- [Stored data]
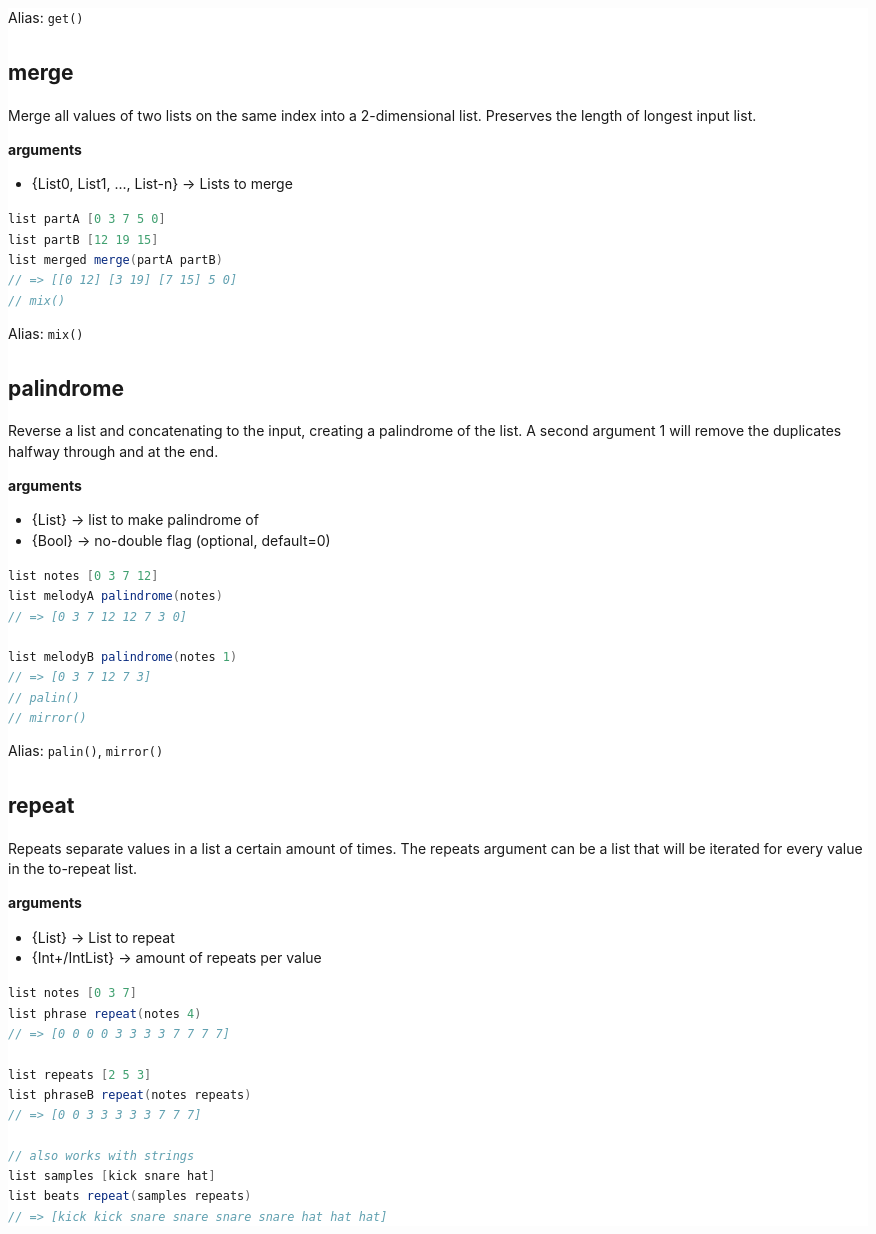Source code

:Alias: `get()`

## merge

Merge all values of two lists on the same index into a 2-dimensional list. Preserves the length of longest input list.

**arguments**
- {List0, List1, ..., List-n} -> Lists to merge

```java
list partA [0 3 7 5 0]
list partB [12 19 15] 
list merged merge(partA partB)
// => [[0 12] [3 19] [7 15] 5 0]
// mix()
```
Alias: `mix()`

## palindrome

Reverse a list and concatenating to the input, creating a palindrome of the list. A second argument 1 will remove the duplicates halfway through and at the end.

**arguments**
- {List} -> list to make palindrome of
- {Bool} -> no-double flag (optional, default=0)

```java
list notes [0 3 7 12]
list melodyA palindrome(notes)
// => [0 3 7 12 12 7 3 0]

list melodyB palindrome(notes 1)
// => [0 3 7 12 7 3]
// palin()
// mirror()
```

Alias: `palin()`, `mirror()`

## repeat

Repeats separate values in a list a certain amount of times. The repeats argument can be a list that will be iterated for every value in the to-repeat list.

**arguments**
- {List} -> List to repeat
- {Int+/IntList} -> amount of repeats per value

```java
list notes [0 3 7]
list phrase repeat(notes 4)
// => [0 0 0 0 3 3 3 3 7 7 7 7]

list repeats [2 5 3]
list phraseB repeat(notes repeats)
// => [0 0 3 3 3 3 3 7 7 7]

// also works with strings
list samples [kick snare hat]
list beats repeat(samples repeats)
// => [kick kick snare snare snare snare hat hat hat]
```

- [DESCRIPTION OF THE TASK] The data above must be copied exactly. Leave out the pictures.

- [TASK RESULT]
Source code

:Alias: `get()`

## merge

Merge all values of two lists on the same index into a 2-dimensional list. Preserves the length of longest input list.

**arguments**
- {List0, List1, ..., List-n} -> Lists to merge

```java
list partA [0 3 7 5 0]
list partB [12 19 15] 
list merged merge(partA partB)
// => [[0 12] [3 19] [7 15] 5 0]
// mix()
```
Alias: `mix()`

## palindrome

Reverse a list and concatenating to the input, creating a palindrome of the list. A second argument 1 will remove the duplicates halfway through and at the end.

**arguments**
- {List} -> list to make palindrome of
- {Bool} -> no-double flag (optional, default=0)

```java
list notes [0 3 7 12]
list melodyA palindrome(notes)
// => [0 3 7 12 12 7 3 0]

list melodyB palindrome(notes 1)
// => [0 3 7 12 7 3]
// palin()
// mirror()
```

Alias: `palin()`, `mirror()`

## repeat

Repeats separate values in a list a certain amount of times. The repeats argument can be a list that will be iterated for every value in the to-repeat list.

**arguments**
- {List} -> List to repeat
- {Int+/IntList} -> amount of repeats per value

```java
list notes [0 3 7]
list phrase repeat(notes 4)
// => [0 0 0 0 3 3 3 3 7 7 7 7]

list repeats [2 5 3]
list phraseB repeat(notes repeats)
// => [0 0 3 3 3 3 3 7 7 7]

// also works with strings
list samples [kick snare hat]
list beats repeat(samples repeats)
// => [kick kick snare snare snare snare hat hat hat]
```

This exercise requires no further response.